Происходит также обрусение польских родовых прозваний еще и вследствие изменения находящихся в них гласных букв применительно к русскому произношению тех слов, от которых произведена фамилия. Так, фамилия Пиотровский – от собственного имени Piotr – Петр – обращается у русских в Петровского, а Домбровский – от слова d^browa, т. е. дубрава, – в Дубровского. Сочувственники покойного Достоевского, желая обрусить вполне его прозвание, называют его «Достоевской», между тем как фамилия его, по происхождению чисто польская, должна быть произносима – Достоевски.
Всего же легче обрусение какого-нибудь иностранного прозвища производится у нас совершенным его искажением на русский лад. Так, солдаты называли известного некогда по своей храбрости генерала Бистрома – Быстровым, а Паскевича, которого они называли сперва Пашкевичем, обрусили в Вашкевича. В исходе XVII столетия выехал в Москву какой-то служилый немец Гундрет-Маркт. Так как первая его фамилия была неудобна для русского выговора, то она и не вошла в употребление, но зато вторая фамилия как нельзя лучше поддавалась полному обрусению посредством выпуска из нее буквы «т» и прибавки окончания «ов». И действительно, при обрусении сыновей этого Гундрета-Маркта первое их прозвание было вовсе оставлено, а второе обратилось в Марков, т. е. в фамилию, по-видимому, чисто русского происхождения.
Приведем другой пример. В начале прошлого столетия (1701—1707) жила в Москве жена доктора Пагенкампфа. По смерти мужа она поступила в актрисы, и фамилию ее стали писать Поганкова. По матери стали так звать и ее сыновей, потомство которых существует и ныне под искаженным на русский лад прежним немецким прозванием, и, конечно, под фамилиею Поганковых, чисто русскою по звуку и по окончанию, никак не придет в голову предполагать представителя чисто немецкой фамилии Пагенкампф. Встречается еще и третий, подходящий к тому пример. При Петре Великом в числе служилых иноземцев находился немец Гаррах, которого переделали в Горох, а затем в Горохова, и от его фамилии получила свое название одна из петербургских улиц – Гороховая, на которой был дом упомянутого Гарраха или Гороха.
О других подобных изменениях разных иностранных фамилий, а также о замене их совершенно русскими новыми фамилиями среди древних русских дворянских родов, мы будем говорить в одной из следующих частей книги: «Слияние иноземцев с русскими», а теперь заметим, что многие иностранные фамилии, оканчивающиеся на «о» и «и», очень легко поддаются полному обрусению. Так, живший некогда в Петербурге итальянец Баско обратился в Баскова, а другой итальянец Вавили – в Вавилина; знаменитый наш живописец Брюло писался Брюловым.

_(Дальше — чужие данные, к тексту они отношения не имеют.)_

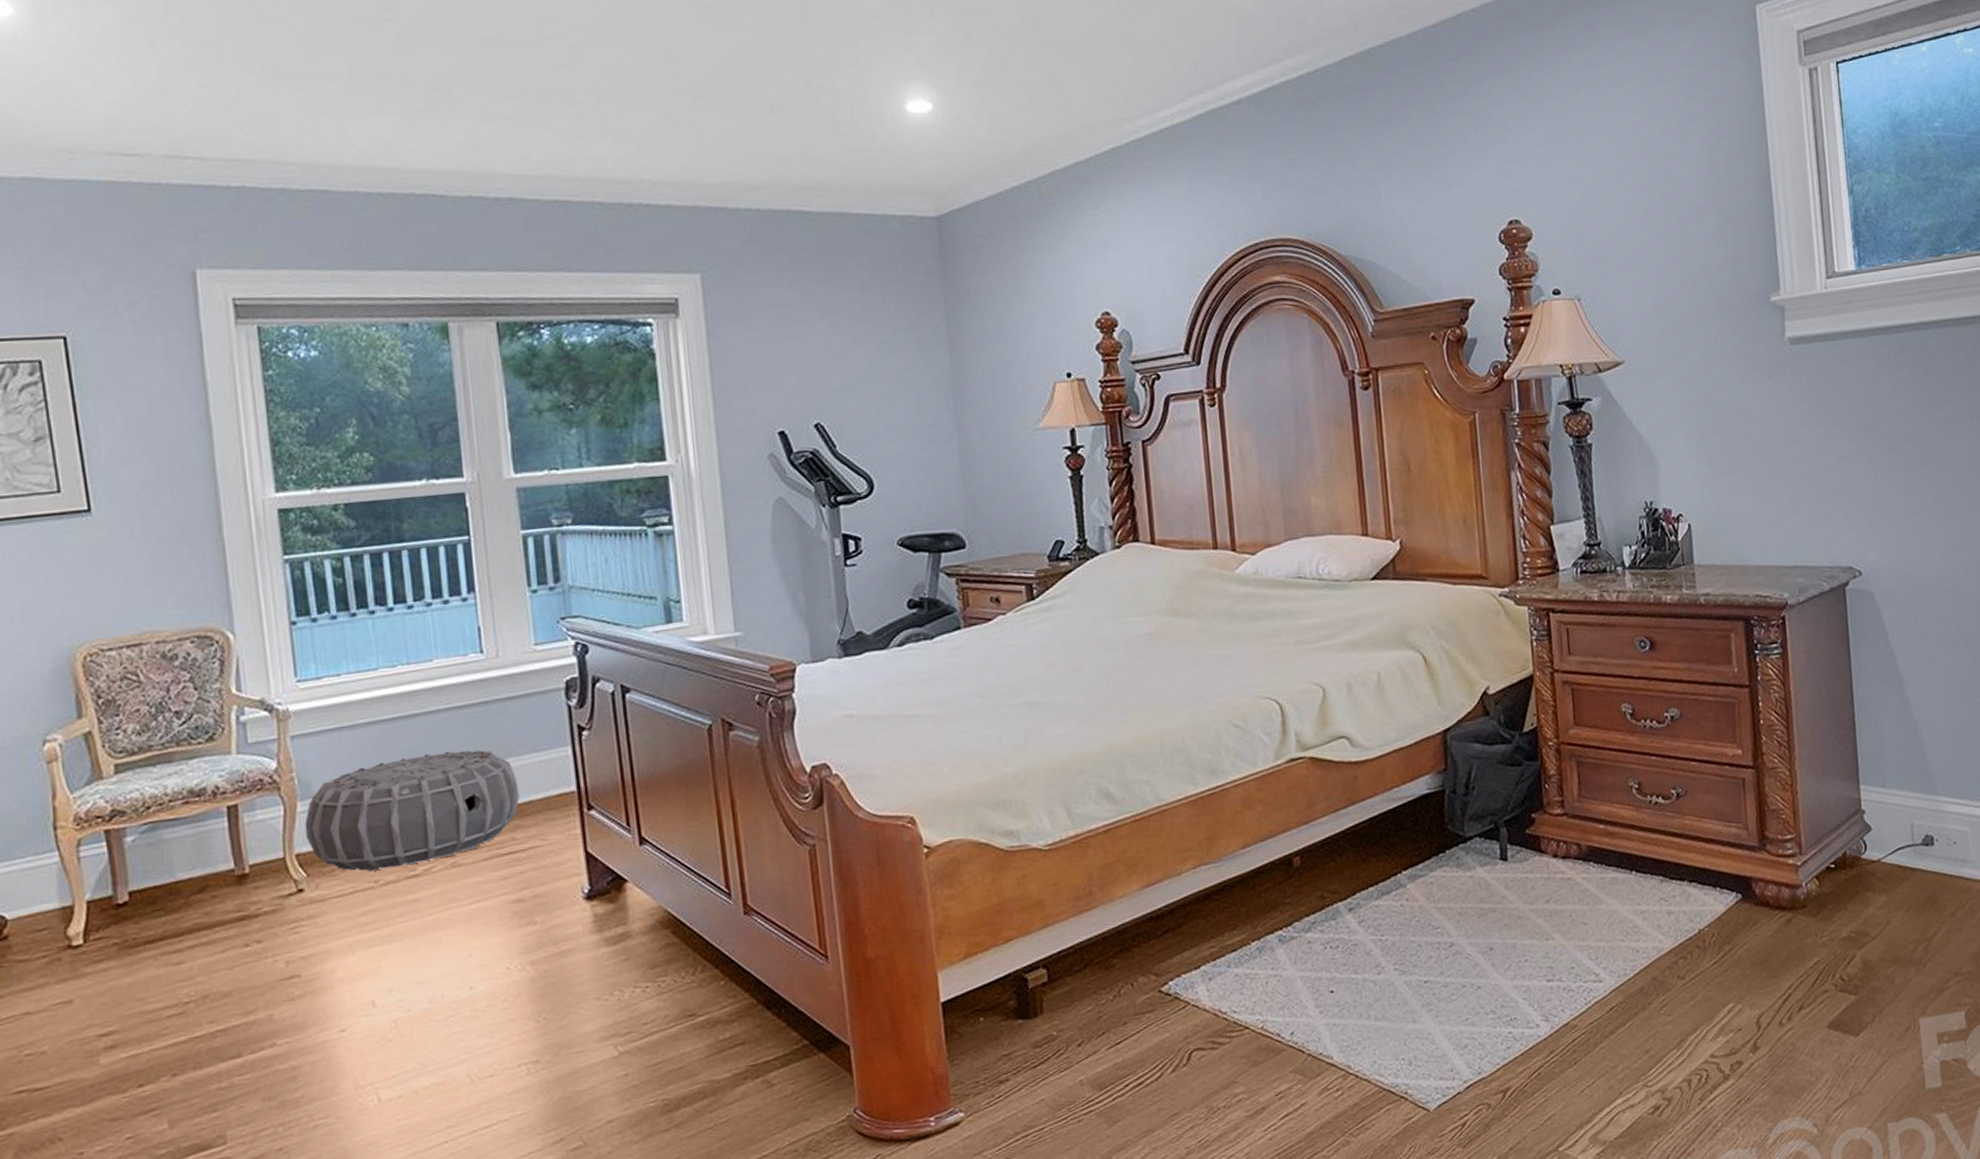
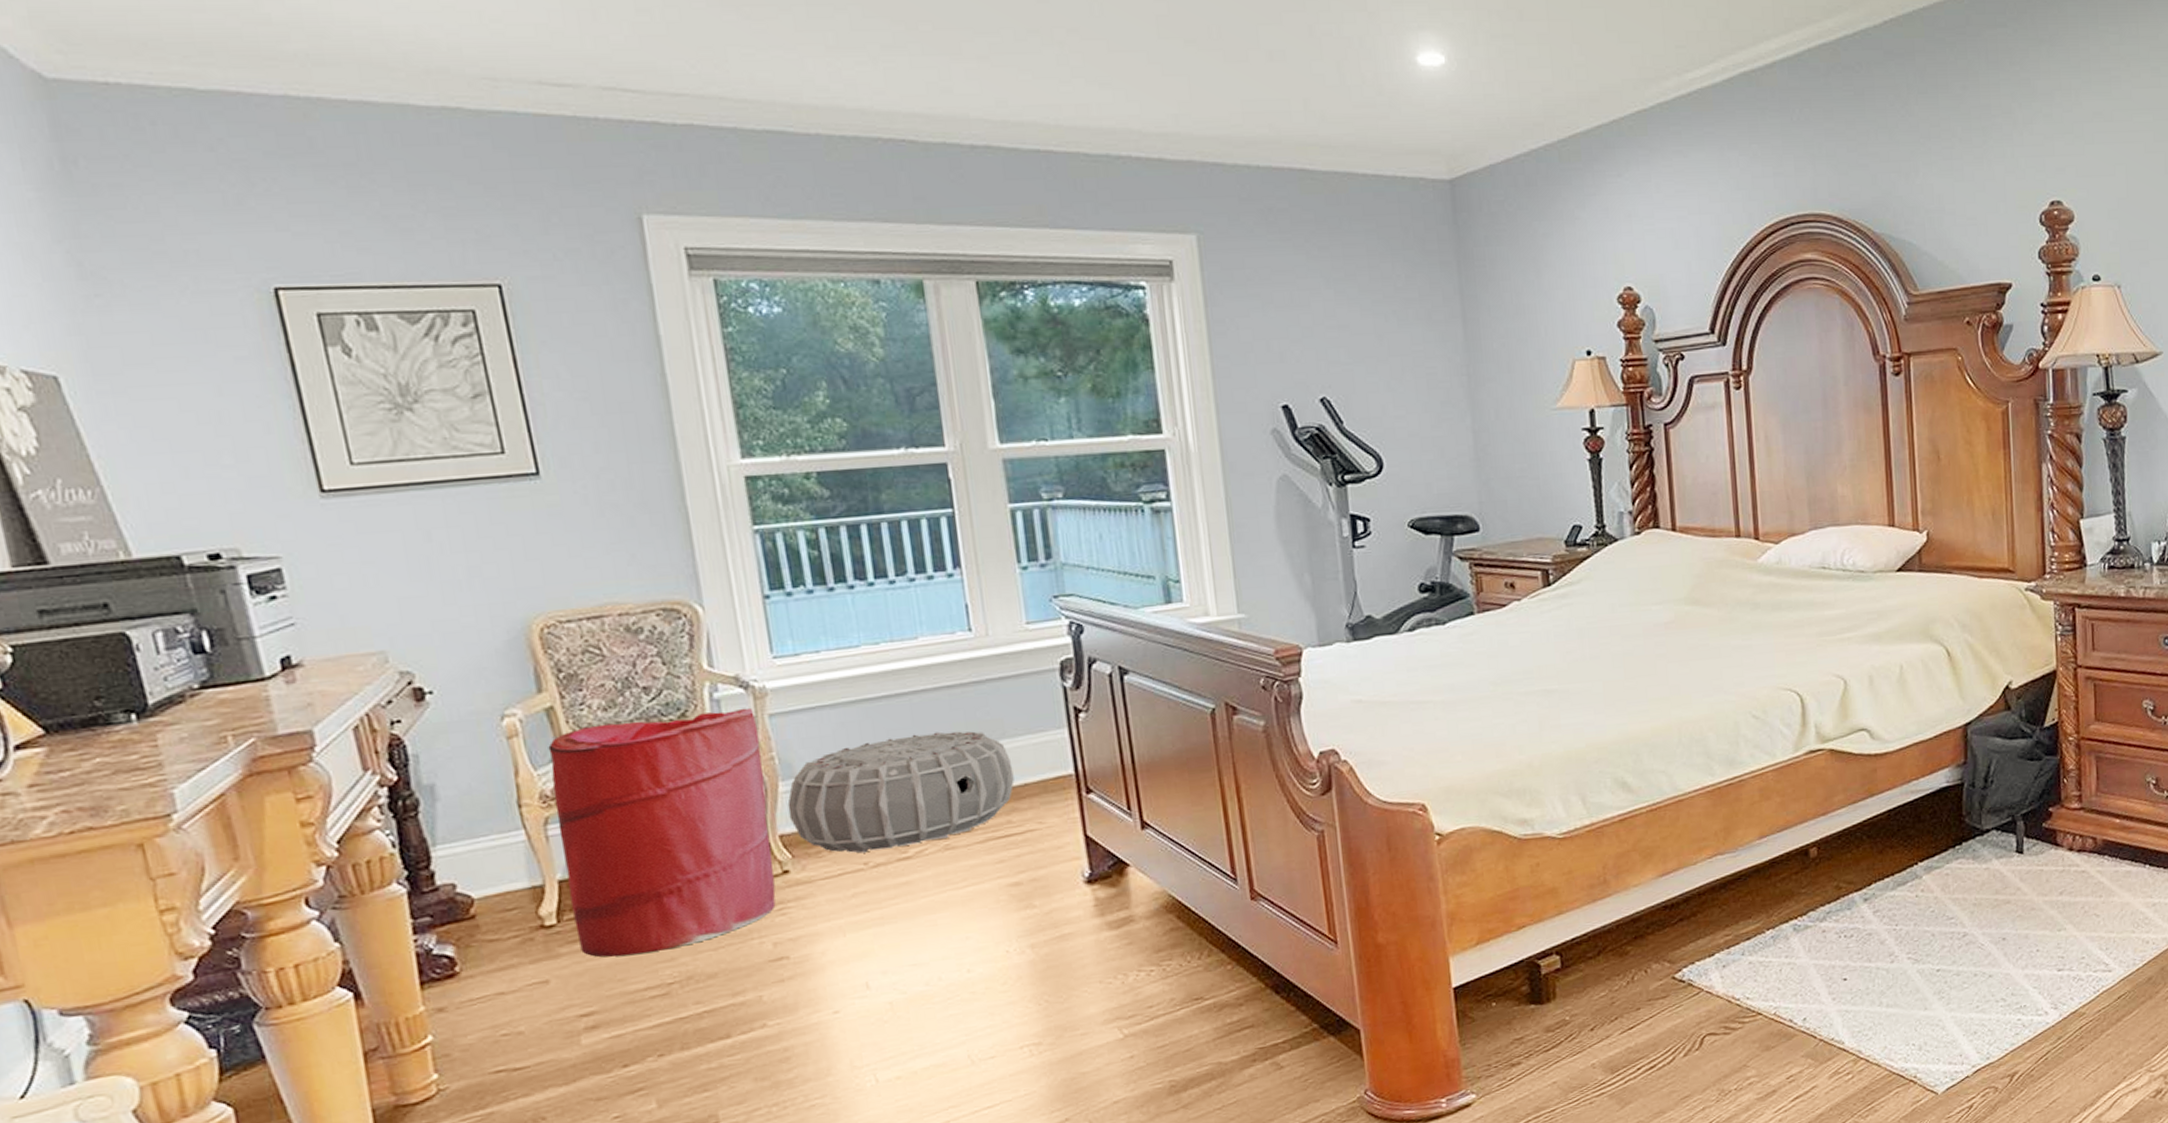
laundry hamper: none [84,730,290,977] -> present [548,708,776,957]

Подобному легкому обрусению подверг свою фамилию известный некогда ректор Харьковского университета Дегур, обратившись в Дегурова, а другой француз, живший в Москве, обрусил себя еще более замысловато. Написав свою фамилию Souchard навыворот, он получил слово «Драшус»; когда же он к этой переиначке прибавил окончание «ов», то оказался совершенно русским человеком по фамилии Драшусов. Подверглась замечательному обрусению и одна старинная немецкая фамилия Кос фон Дален, обратившись в Козодавлева.

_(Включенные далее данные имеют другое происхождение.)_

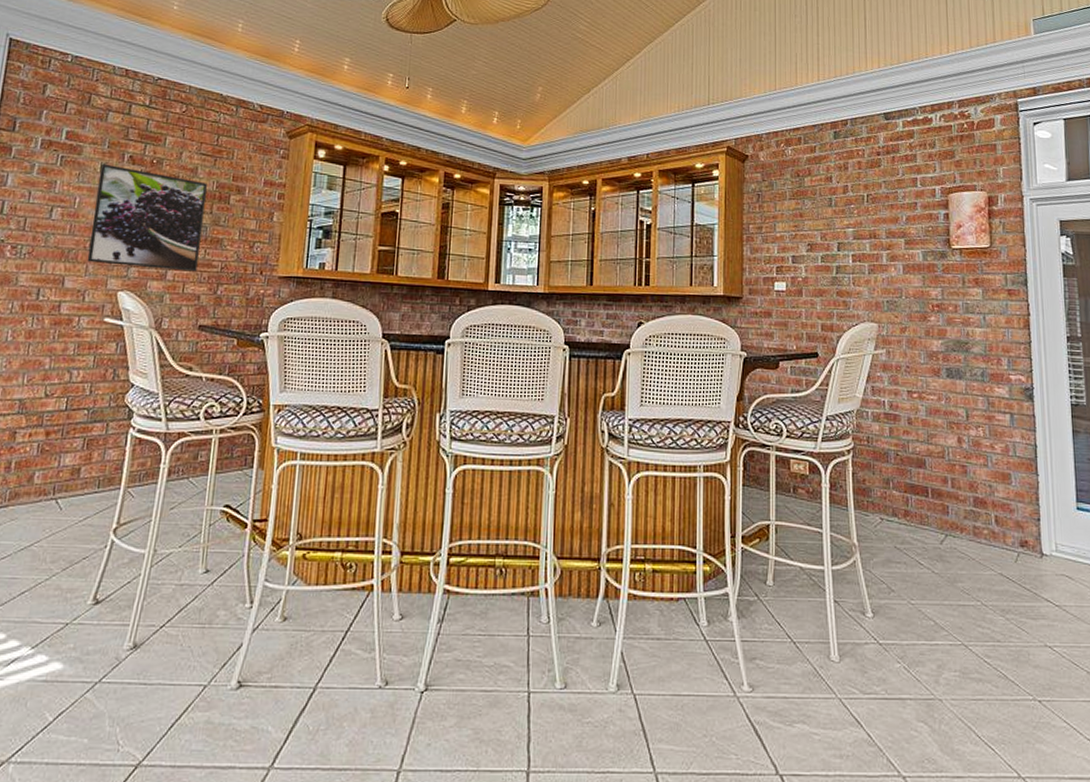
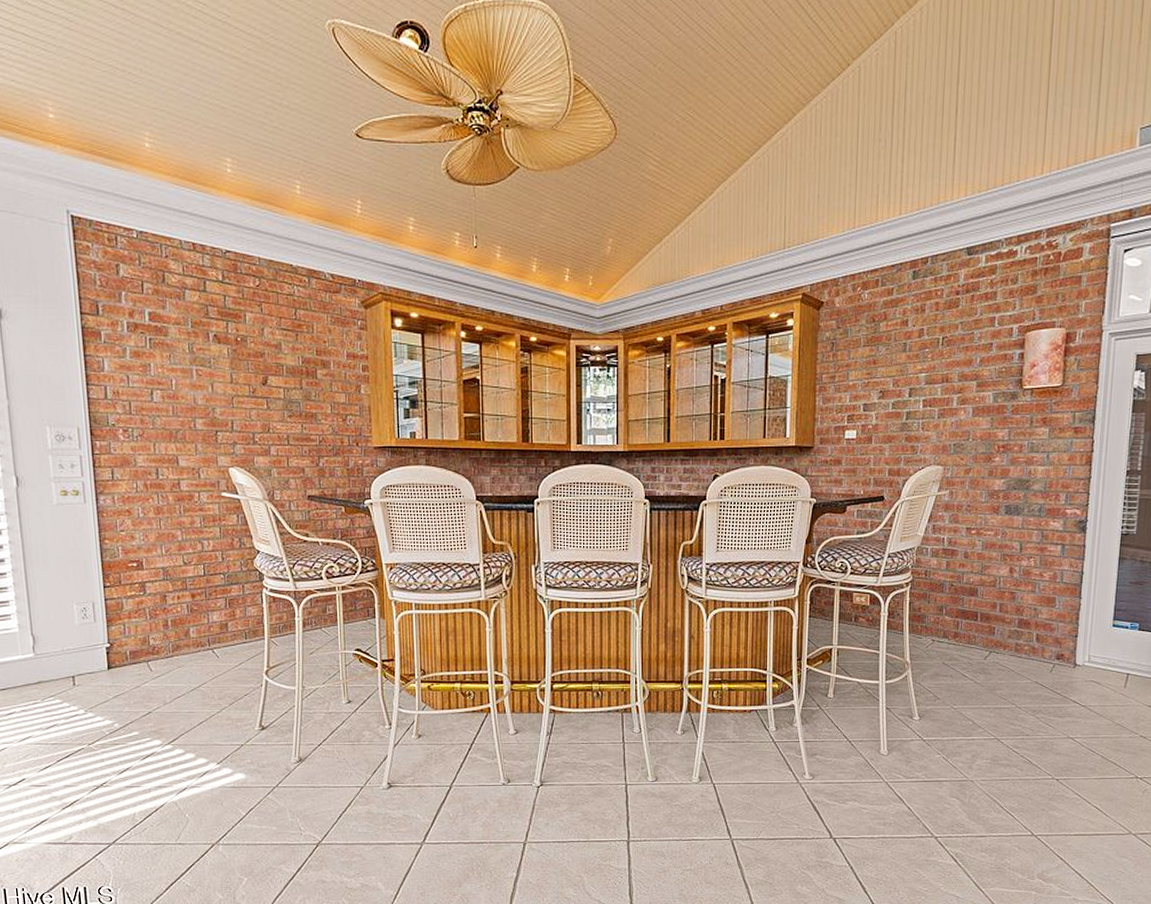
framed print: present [87,163,207,272] -> none [188,344,297,446]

Бывали и другие еще превращения иностранных фамилий на русский лад. Так, один ярославский помещик, большой руки шутник, живший в начале нынешнего столетия, вздумал отпускаемым им на оброк крепостным людям давать фамилии известных лиц, бывших близких Наполеону I. Так, в выдаваемых при этом случае на жительство паспортах он, например, писал: «Крепостной мой дворовый человек Ермил Ерофеев, сын Даву, или Фуше, или Бернадот, отпущен мною для прокормления себя работою» и т. д. Забавляясь этим, он, между прочим, наименовал одного из своих отпущенников на оброк Коленкуром – фамилиею известного французского посла при русском дворе; но впоследствии, при перемене этого паспорта в Москве управляющим помещика, никогда, быть может, ничего не слышавшим о Коленкуре, этот новый Коленкур обратился в Коленкорова, и если когда-нибудь потомство его прославится, то генеалогам трудно будет отыскать истинное происхождение такой фамилии.
9
Что касается родовых прозваний, оканчивающихся на «ич», то таких коренных польских фамилий осталось очень немного. Всего же чаще встречаются такие фамилии у южных славян, не имеющих к Польше никаких отношений, кроме общего племенного родства, как и с Русью. Обреновичи, Стояновичи, Бранковичи, Ненадовичи, Миятовичи – коренные сербские фамилии. Гардашевичи, Таловичи, Соколичи – фамилии боснийских бегов. Патриновичи, Алтимановичи, Веголичи, Столкевичи еще в отдаленные времена управляли Герцеговиною. В областях, бывших некогда подвластными Польше, окончание родовых прозвищ на «ич» считается даже признаком русского происхождения. Там среди издавна ополячившегося шляхетства встречаются, например, такие фамилии: Данилович, Сидорович, Ванькбвич. Что фамилии эти русские, а не польские, доказывается уже тем, что у поляков нет собственных имен ни Данило, ни Сидора, а есть Даниель и Изидор, а также нет вовсе уменьшительного имени Ваньки, каким назывался какой-то зашлый в Литву русский князь, родоначальник Ваньковичей, а фамилия Сидоровичей происходит от русского посла Сидорова, бывшего в начале XVI века в Вильне и там оставившего свое ополячившееся потомство. К ополячившимся русским фамилиям принадлежат и такие знаменито-магнатские польские фамилии, как Тышкевичи и Ходкевичи. Знатные некогда польские паны Немиричи были чисто новгородского происхождения.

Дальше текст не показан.